Some time ago, I blogged about a couple of apps that could take a picture of your music and play it back for you. To be honest, I can see some use for such a feature–but I needed a scanning app to do more. I need scanning apps to be accurate and export MusicXML to another program.
Well, the developer of Sheet Music Scanner took that feedback and kept working on their app. To make a long story short, I have been pretty sick (when you hear the new episode of our podcast, you will know what I am saying) and I also was a bit dismissive of the app after trying it out originally. I put off testing of the new features when I should have been looking at the app with an open mind.
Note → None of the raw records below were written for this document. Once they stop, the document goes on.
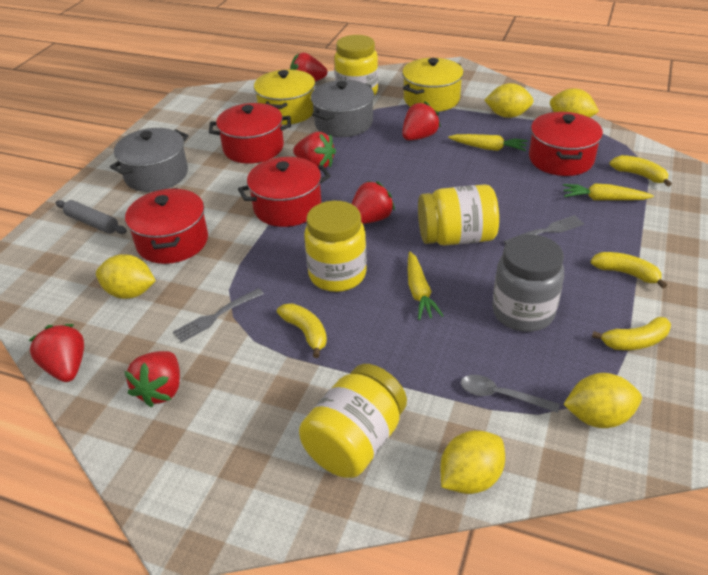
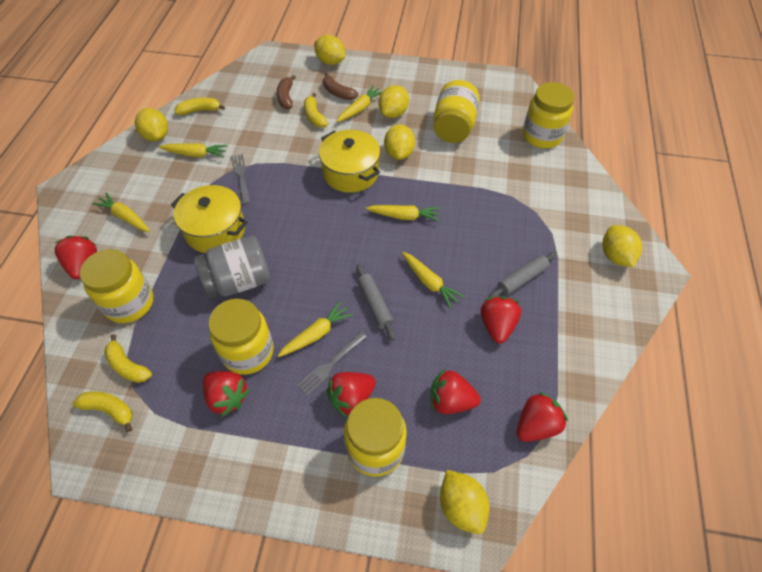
brown banana: none = 0 -> [277,75,296,109] [323,73,359,100] = 2
grey pot: [110,128,188,192] [311,80,374,137] = 2 -> none = 0
grey rolling pin: [56,200,127,234] = 1 -> [356,264,395,340] [489,252,557,297] = 2
grey spoon: [461,375,560,413] = 1 -> none = 0
red pot: [125,188,208,264] [209,103,291,164] [238,157,331,227] [529,112,603,176] = 4 -> none = 0
yellow carrot: [408,252,444,320] [448,134,528,151] [563,184,654,200] = 3 -> [92,193,150,232] [159,143,228,157] [278,301,353,357] [336,85,383,122] [366,205,440,221] [402,252,464,309] = 6
yellow jar: [299,364,407,478] [304,201,367,292] [334,35,378,96] [418,184,499,245] = 4 -> [80,249,153,323] [208,299,274,375] [344,398,407,477] [434,80,480,143] [523,82,574,149] = 5
yellow lemon: [96,254,156,299] [440,430,505,494] [485,83,534,118] [550,88,599,118] [563,373,642,428] = 5 -> [135,108,168,141] [314,35,345,65] [378,85,409,118] [384,125,415,160] [440,470,489,534] [602,225,642,267] = 6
Once again, I made a foolish mistake. Lesson learned (once again): never assume that because something doesn’t meet your needs that it cannot improve to meet your needs.
This weekend, the developer of the app released the newest version, which includes a couple of amazing features:
- It works on iPad or iPhone (it always has, but I just wanted to mention this)
- You can open a PDF from an online storage location (iCloud, Dropbox, Google Drive) and recognize the score. No other scanning app for iOS deals with PDFs.
- You can export to MusicXML.
I have been putting this to the test with some choral music. I have been pleasantly surprised by the results. For example, here is a Mozart score from the Choral Domain Public Library:
After saving the score to Dropbox and opening with Sheet Music Scanner, the app took about two minutes to process the seven page song (it moves as fast as 5 pages a minute on my iPad Air 2). I then exported to MusicXML and opened the score in Notion for iOS:
I did edit the first measure which ended up having an additional half note, no time signature, and no key signature (the key signature began in measure 4). That editing took all of 20 seconds. The end result was a highly accurate scan–with the exception of the multi-measure rests on the next pages.
There are a number of things the app does not do (yet), such as: triplets / tuplets, percussion notation, dynamics, also double sharps, double flats and grace notes. These are all on the developer’s roadmap over the next year.
It also doesn’t scan lyrics, and after initially being disappointed in that, I wonder if that isn’t just a blessing in disguise? As the app just “gives you the notes,” doesn’t that make it a better teaching tool rather than a tool for copyright infringement? The app also doesn’t include diacritical markings like accents, staccatos, etc. And to be honest, if you need to add those, use Notion and its new handwriting feature.
I did try a 37 page double-choir Bach score, which the app crashed on. I don’t blame the app–I have seen live choirs crash on the same literature!
Here is the amazing thing: the app is $3.99. You will have to do some clean-up, and you will need to do some editing. But this is a developer who has figured out how to scan music, in an industry that has been developing similar products for 20 years or more! There is no doubt that NotateMe with the PhotoScore In-App Purchase is more accurate than Sheet Music Scanner, or that it scans for more things–but the NotateMe package is $70 (already a better investment than computer apps that do the same thing)–and Sheet Music Scanner is $3.99.